Launching such a program had been on the "radar screen" at HFLS for years, said Novick, a lawyer who joined the agency in 1995. In fact, one reason Novick believes she was hired at the society is because of her experience working with charities at the Ford Foundation, an early supporter of Yunus and the Grameen Bank.

Another factor is the history of the society, whose early loans helped pushcart peddlers, tailors and other small-business owners. The loans, long before the word microcredit was even coined, were to the tune of $5, $10 and $15.

The final push in establishing its Microenterprise Loan Program came from the Jewish Community House of Bensonhurst (JCH), which approached the society about establishing microloans, Novick said. JCH’s Business Club, now a partner in the program, works with the society in promoting the loans, screening applicants and providing small-business training to recipients, nearly all of whom are Russian-speaking Jews in South Brooklyn.

Running a microloan program in a complex society is much more complicated than it is in the Third World, Novick pointed out. "You can’t just loan someone $5 to buy a cow."

As a result, the two agencies "funnel" candidates by interviewing them during an initial screening, the first step in determining how serious or committed they might be said Natasha Srulowitz, the program’s coordinator. The next stage requires candidates to develop a business plan in consultation with an expert or mentor provided by HFLS: a blueprint that is then reviewed by Srulowitz and considered by a microenterprise committee.

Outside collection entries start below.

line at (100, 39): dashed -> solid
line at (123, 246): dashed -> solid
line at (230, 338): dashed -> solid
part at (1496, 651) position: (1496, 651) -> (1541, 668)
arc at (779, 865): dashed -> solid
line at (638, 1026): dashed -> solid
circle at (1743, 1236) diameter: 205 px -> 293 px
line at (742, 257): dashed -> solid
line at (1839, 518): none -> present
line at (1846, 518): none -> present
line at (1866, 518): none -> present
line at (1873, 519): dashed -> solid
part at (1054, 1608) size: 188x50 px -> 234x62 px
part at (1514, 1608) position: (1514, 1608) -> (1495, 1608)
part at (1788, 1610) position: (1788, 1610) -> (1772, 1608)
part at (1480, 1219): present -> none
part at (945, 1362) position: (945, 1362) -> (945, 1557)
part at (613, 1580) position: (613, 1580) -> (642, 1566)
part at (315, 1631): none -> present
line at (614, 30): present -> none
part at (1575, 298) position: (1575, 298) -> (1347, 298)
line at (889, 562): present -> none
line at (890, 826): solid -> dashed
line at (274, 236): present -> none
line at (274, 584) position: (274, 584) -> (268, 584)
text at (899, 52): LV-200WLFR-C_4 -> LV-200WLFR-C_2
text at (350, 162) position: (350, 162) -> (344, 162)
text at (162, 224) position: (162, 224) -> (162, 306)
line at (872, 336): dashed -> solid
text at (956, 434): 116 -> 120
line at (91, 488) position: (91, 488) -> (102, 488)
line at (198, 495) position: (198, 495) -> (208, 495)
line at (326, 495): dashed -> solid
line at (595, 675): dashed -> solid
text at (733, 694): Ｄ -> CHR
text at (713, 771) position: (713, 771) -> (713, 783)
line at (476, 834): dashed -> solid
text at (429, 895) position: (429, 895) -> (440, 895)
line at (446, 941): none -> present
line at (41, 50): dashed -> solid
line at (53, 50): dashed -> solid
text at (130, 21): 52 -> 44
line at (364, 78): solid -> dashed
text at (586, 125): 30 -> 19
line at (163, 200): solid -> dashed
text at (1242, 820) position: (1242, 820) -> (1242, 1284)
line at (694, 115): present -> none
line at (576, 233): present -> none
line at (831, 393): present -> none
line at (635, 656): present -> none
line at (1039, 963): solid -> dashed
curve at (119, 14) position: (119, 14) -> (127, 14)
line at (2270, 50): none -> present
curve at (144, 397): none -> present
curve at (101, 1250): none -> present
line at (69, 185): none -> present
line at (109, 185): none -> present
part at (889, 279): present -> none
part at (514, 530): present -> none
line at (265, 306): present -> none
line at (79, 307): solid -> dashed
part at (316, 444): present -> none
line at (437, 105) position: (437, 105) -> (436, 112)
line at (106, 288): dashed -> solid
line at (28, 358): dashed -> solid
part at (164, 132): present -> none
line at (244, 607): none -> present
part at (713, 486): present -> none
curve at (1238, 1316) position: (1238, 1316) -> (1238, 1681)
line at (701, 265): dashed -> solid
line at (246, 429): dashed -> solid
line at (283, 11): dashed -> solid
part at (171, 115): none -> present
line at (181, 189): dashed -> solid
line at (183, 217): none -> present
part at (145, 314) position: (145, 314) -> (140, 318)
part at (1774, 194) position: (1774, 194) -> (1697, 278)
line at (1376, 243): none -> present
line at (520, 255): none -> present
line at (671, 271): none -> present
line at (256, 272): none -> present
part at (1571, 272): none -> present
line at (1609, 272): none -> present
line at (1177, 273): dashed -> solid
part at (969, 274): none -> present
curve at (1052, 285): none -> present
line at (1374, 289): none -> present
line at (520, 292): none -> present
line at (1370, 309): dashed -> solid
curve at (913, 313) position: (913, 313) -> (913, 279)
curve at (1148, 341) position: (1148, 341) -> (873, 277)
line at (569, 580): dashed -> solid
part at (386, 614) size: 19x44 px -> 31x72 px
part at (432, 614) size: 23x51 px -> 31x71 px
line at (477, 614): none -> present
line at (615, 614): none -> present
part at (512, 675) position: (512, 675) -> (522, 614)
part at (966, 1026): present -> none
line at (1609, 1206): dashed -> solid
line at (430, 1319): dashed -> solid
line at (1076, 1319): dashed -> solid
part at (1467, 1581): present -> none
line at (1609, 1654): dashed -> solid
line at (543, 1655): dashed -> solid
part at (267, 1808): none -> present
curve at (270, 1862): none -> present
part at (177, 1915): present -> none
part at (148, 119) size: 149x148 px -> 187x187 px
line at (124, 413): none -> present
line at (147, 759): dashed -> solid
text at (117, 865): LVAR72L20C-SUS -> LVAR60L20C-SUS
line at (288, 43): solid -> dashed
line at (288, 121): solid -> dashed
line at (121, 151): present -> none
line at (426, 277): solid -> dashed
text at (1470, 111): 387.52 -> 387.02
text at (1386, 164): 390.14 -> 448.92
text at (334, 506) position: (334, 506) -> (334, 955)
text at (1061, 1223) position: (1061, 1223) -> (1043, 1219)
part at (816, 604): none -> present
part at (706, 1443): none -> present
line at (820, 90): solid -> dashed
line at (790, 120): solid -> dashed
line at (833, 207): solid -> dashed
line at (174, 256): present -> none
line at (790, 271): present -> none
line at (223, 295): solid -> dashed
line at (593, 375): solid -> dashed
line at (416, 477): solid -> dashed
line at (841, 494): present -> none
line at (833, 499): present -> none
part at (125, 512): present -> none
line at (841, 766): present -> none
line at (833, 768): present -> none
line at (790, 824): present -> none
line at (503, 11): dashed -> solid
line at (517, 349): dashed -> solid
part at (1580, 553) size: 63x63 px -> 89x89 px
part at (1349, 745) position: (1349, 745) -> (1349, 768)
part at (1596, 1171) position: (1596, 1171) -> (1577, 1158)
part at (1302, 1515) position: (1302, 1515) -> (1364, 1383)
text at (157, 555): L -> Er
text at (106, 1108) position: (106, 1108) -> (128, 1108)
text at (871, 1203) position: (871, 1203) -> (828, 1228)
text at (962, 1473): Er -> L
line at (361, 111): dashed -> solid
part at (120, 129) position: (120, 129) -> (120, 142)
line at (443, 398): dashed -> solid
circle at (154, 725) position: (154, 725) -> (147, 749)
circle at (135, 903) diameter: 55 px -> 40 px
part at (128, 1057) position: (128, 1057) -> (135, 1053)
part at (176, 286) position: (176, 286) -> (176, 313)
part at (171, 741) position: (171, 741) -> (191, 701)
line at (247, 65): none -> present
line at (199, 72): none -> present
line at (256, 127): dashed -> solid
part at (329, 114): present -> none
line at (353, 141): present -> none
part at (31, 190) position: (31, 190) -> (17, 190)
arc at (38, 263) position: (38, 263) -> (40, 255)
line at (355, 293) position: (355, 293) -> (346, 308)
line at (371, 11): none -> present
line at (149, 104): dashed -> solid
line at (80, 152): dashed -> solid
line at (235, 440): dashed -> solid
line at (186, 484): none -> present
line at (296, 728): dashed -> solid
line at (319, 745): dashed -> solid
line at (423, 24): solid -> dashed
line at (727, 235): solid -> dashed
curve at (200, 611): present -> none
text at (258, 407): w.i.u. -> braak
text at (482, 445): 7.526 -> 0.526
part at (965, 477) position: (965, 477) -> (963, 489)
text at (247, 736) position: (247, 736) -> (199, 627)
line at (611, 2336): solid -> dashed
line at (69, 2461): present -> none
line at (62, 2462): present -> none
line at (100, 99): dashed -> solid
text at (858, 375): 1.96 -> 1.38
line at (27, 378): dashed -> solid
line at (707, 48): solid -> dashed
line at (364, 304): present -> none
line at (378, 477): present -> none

Before receiving a loan, the applicant must provide two guarantors and agree to register their business. They also have to invest at least 20 percent of their own money in the business’ initial costs and, if they lack business experience, attend a seven-week course for small-business owners offered at the JCH.

In addition to Boris Juray, the tailor, other recipients have included a woman who purchased a hair salon in Bay Ridge after seeing customers in her own home, a brother and sister who opened a flower shop in Port Washington, N.Y., and another woman who runs a gourmet cafÈ in Midwood, Brooklyn.